• _Texto para análise_
-=-=-=-=-

Desiludidos e fatigados, os afegãos comuns se impressionaram com a pureza de propósitos, a retidão e a coragem daqueles jovens exóticos. E aderiram a seu projeto de reunificar o país sob o jugo do Islã com a fé messiânica que caracteriza o desespero. O avanço militar fulminante desses estudantes destreinados e desordenados parecia comprovar um desígnio divino. Muitos milicianos inimigos se renderam sem lutar e se juntaram aos taleban. As quatro principais cidades afegãs caíram como peças de dominó: Kandahar, ao sul, em 1994; Herat, a oeste, em 95; Cabul, no centro-leste, em 96; e finalmente Mazar-i-Sharif, ao norte, em 97.
Taleban e afegãos eram estranhos uns para os outros. Conforme consolidavam o domínio sobre o país, os taleban iam mostrando quem eram e a que vinham. Em princípio, o rigor com que impunham os preceitos islâmicos, o tratamento implacável reservado aos opositores, criminosos e violadores desses preceitos, foram recebidos com resignação pela população, como o preço a pagar para restituir a ordem e a decência ao país, depois de duas décadas e meia de violência e desatino: em duas passagens nunca esquecidas, que marcaram o início do movimento taleban, o mulá Mohammad Omar, liderando um pequeno grupo de seminaristas, salvou uma adolescente e um rapaz da sevícia por milicianos ensandecidos. Histórias como essa, de bravura e piedade, espalharam-se pelo país.

-=-=-=-=-

• _Itens de dados_
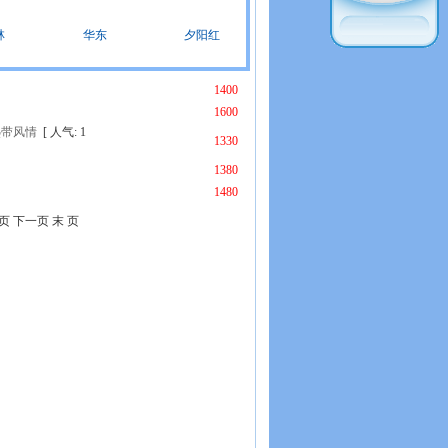
林
华东
夕阳红
1400
1600
热带风情
[ 人气: 1
1330
1380
1480
页 下一页 末 页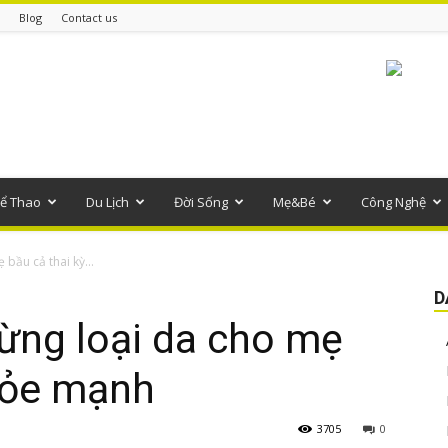
Blog
Contact us
ể Thao
Du Lịch
Đời Sống
Mẹ&Bé
Công Nghệ
bầu cả thai kỳ...
D
ừng loại da cho mẹ
hỏe mạnh
3705
0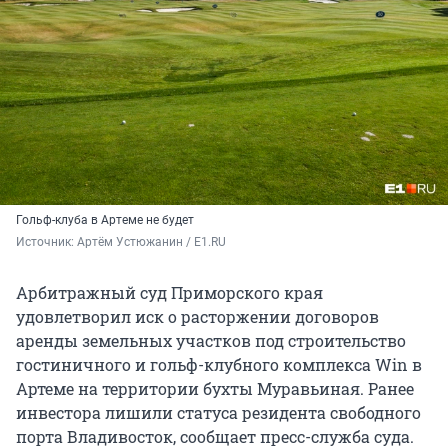
Гольф-клуба в Артеме не будет
Источник: 
Артём Устюжанин / E1.RU
Арбитражный суд Приморского края
удовлетворил иск о расторжении договоров
аренды земельных участков под строительство
гостиничного и гольф-клубного комплекса Win в
Артеме на территории бухты Муравьиная. Ранее
инвестора лишили статуса резидента свободного
порта Владивосток, сообщает пресс-служба суда.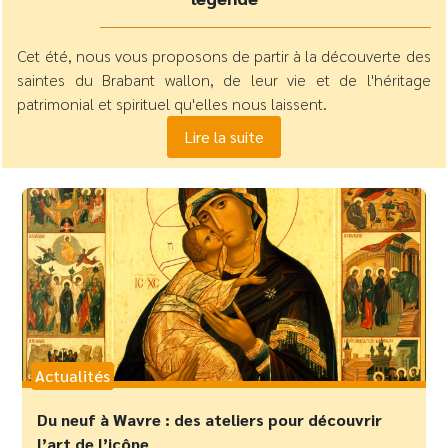
Cet été, nous vous proposons de partir à la découverte des
saintes du Brabant wallon, de leur vie et de l'héritage
patrimonial et spirituel qu'elles nous laissent.
Lire la suite
Actualités
Du neuf à Wavre : des ateliers pour découvrir
l’art de l’icône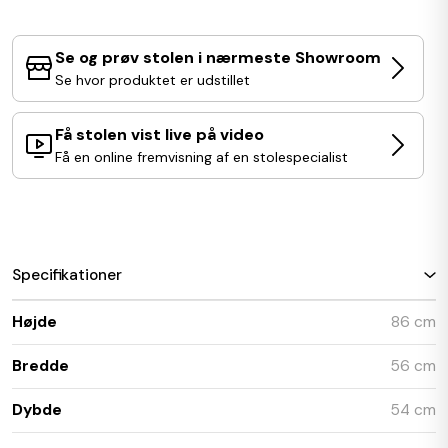
Se og prøv stolen i nærmeste Showroom
Se hvor produktet er udstillet
Få stolen vist live på video
Få en online fremvisning af en stolespecialist
Specifikationer
Højde
86 cm
Bredde
56 cm
Dybde
54 cm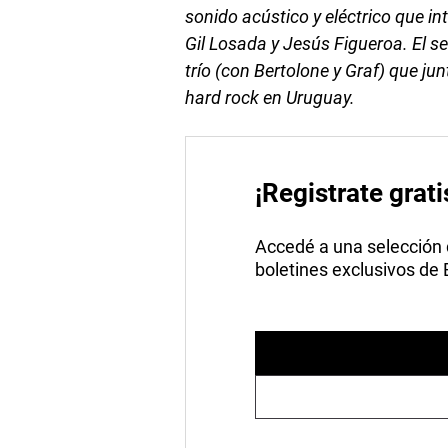
sonido acústico y eléctrico que in
Gil Losada y Jesús Figueroa. El s
trío (con Bertolone y Graf) que ju
hard rock en Uruguay.
¡Registrate grati
Accedé a una selección de
boletines exclusivos de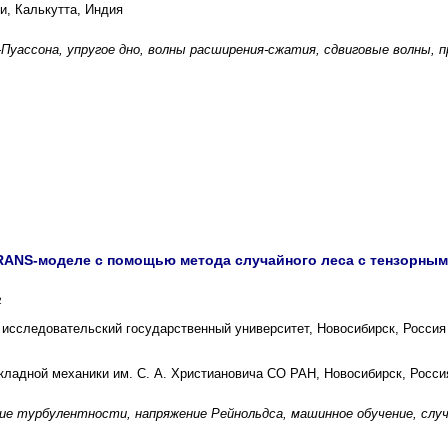
и, Калькутта, Индия
-Пуассона, упругое дно, волны расширения-сжатия, сдвиговые волны, п
ANS-моделе с помощью метода случайного леса с тензорным 
2
исследовательский государственный университет, Новосибирск, Россия
икладной механики им. С. А. Христиановича СО РАН, Новосибирск, Росси
ие турбулентности, напряжение Рейнольдса, машинное обучение, слу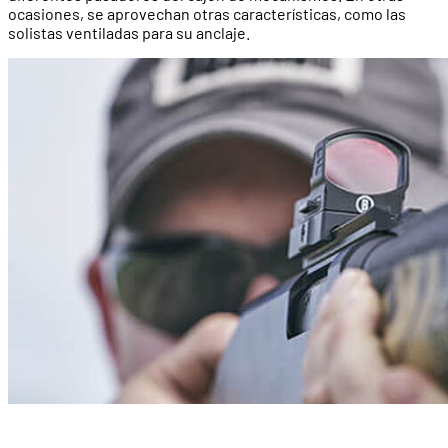
ocasiones, se aprovechan otras características, como las
solistas ventiladas para su anclaje.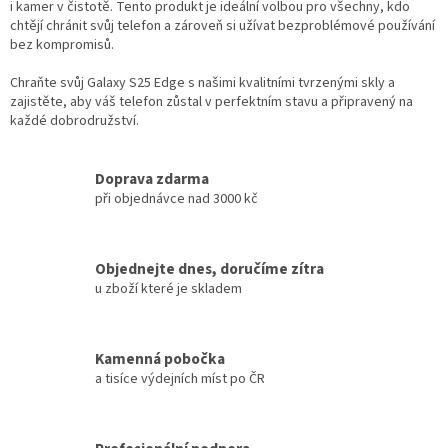
s
i kamer v čistotě. Tento produkt je ideální volbou pro všechny, kdo
u
chtějí chránit svůj telefon a zároveň si užívat bezproblémové používání
bez kompromisů.
Chraňte svůj Galaxy S25 Edge s našimi kvalitními tvrzenými skly a
zajistěte, aby váš telefon zůstal v perfektním stavu a připravený na
každé dobrodružství.
Doprava zdarma
při objednávce nad 3000 kč
Objednejte dnes, doručíme zítra
u zboží které je skladem
Kamenná pobočka
a tisíce výdejních míst po ČR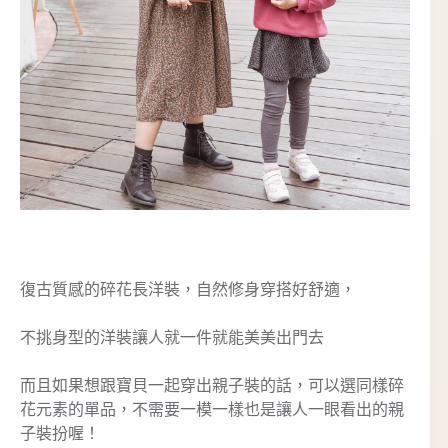
復古質感的碎花長洋裝，自然修身穿搭好舒適，
不挑身型的洋裝讓人就一件就能美美出門去
而且如果想跟寶貝一起穿出親子裝的話，可以選同樣碎
花元素的單品，不需要一模一樣也是讓人一眼看出的親
子裝扮喔！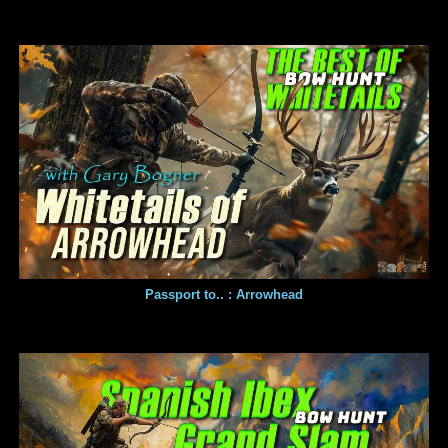
Passport to.. : Arrowhead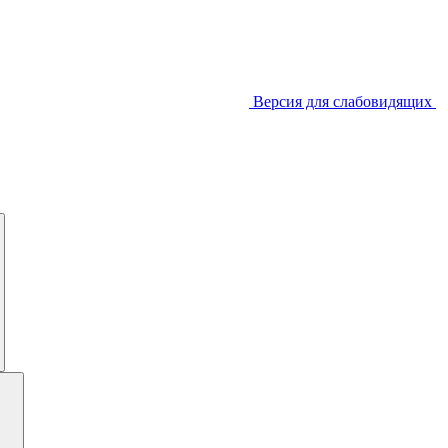
Версия для слабовидящих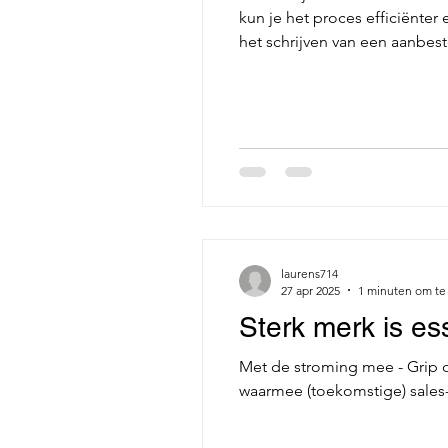
kun je het proces efficiënte
het schrijven van een aanbesteding. 1. Informatie verza
verzamelen uit verschillende 
Markto
laurens714
27 apr 2025
1 minuten om te
Sterk merk is ess
Met de stroming mee - Grip 
waarmee (toekomstige) sales-.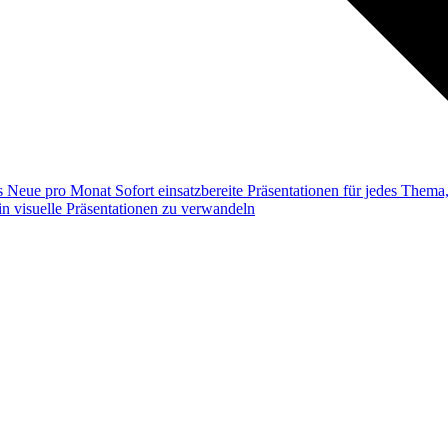
ss
Neue pro Monat
Sofort einsatzbereite Präsentationen für jedes Them
n visuelle Präsentationen zu verwandeln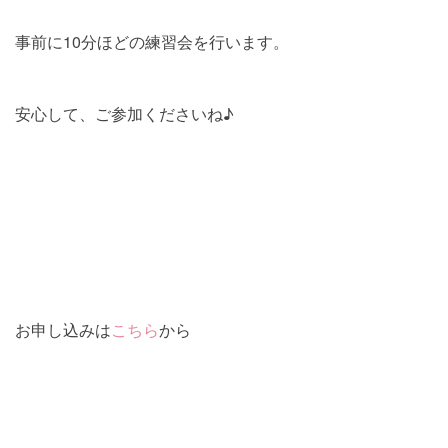
事前に10分ほどの練習会を行います。
安心して、ご参加くださいね♪
お申し込みは
こちら
から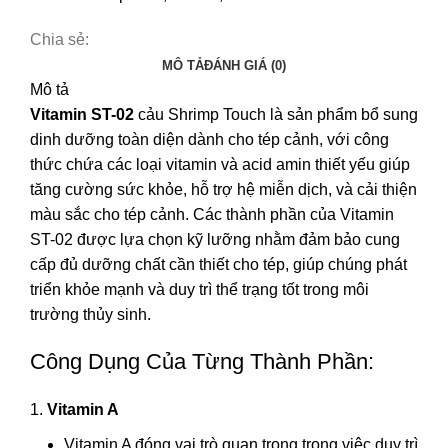
Chia sẻ:
MÔ TẢ
ĐÁNH GIÁ (0)
Mô tả
Vitamin ST-02
cảu Shrimp Touch là sản phẩm bổ sung
dinh dưỡng toàn diện dành cho tép cảnh, với công
thức chứa các loại vitamin và acid amin thiết yếu giúp
tăng cường sức khỏe, hỗ trợ hệ miễn dịch, và cải thiện
màu sắc cho tép cảnh. Các thành phần của Vitamin
ST-02 được lựa chọn kỹ lưỡng nhằm đảm bảo cung
cấp đủ dưỡng chất cần thiết cho tép, giúp chúng phát
triển khỏe mạnh và duy trì thể trạng tốt trong môi
trường thủy sinh.
Công Dụng Của Từng Thành Phần:
Vitamin A
Vitamin A đóng vai trò quan trọng trong việc duy trì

-=-=-=-=-

• _Instruções_
• A. No texto sobre os taleban, qual foi a última das quatro principais cidades afegãs a cair?
• B. Transcreva do texto sobre os taleban tudo o que vai de "Taleban e afegãos" até "espalharam-se pelo país.".
Os dados provêm de outra fonte.

• _Respostas_
• A. Mazar-i-Sharif.

• B.
Taleban e afegãos eram estranhos uns para os outros. Conforme consolidavam o domínio sobre o país, os taleban iam mostrando quem eram e a que vinham. Em princípio, o rigor com que impunham os preceitos islâmicos, o tratamento implacável reservado aos opositores, criminosos e violadores desses preceitos, foram recebidos com resignação pela população, como o preço a pagar para restituir a ordem e a decência ao país, depois de duas décadas e meia de violência e desatino: em duas passagens nunca esquecidas, que marcaram o início do movimento taleban, o mulá Mohammad Omar, liderando um pequeno grupo de seminaristas, salvou uma adolescente e um rapaz da sevícia por milicianos ensandecidos. Histórias como essa, de bravura e piedade, espalharam-se pelo país.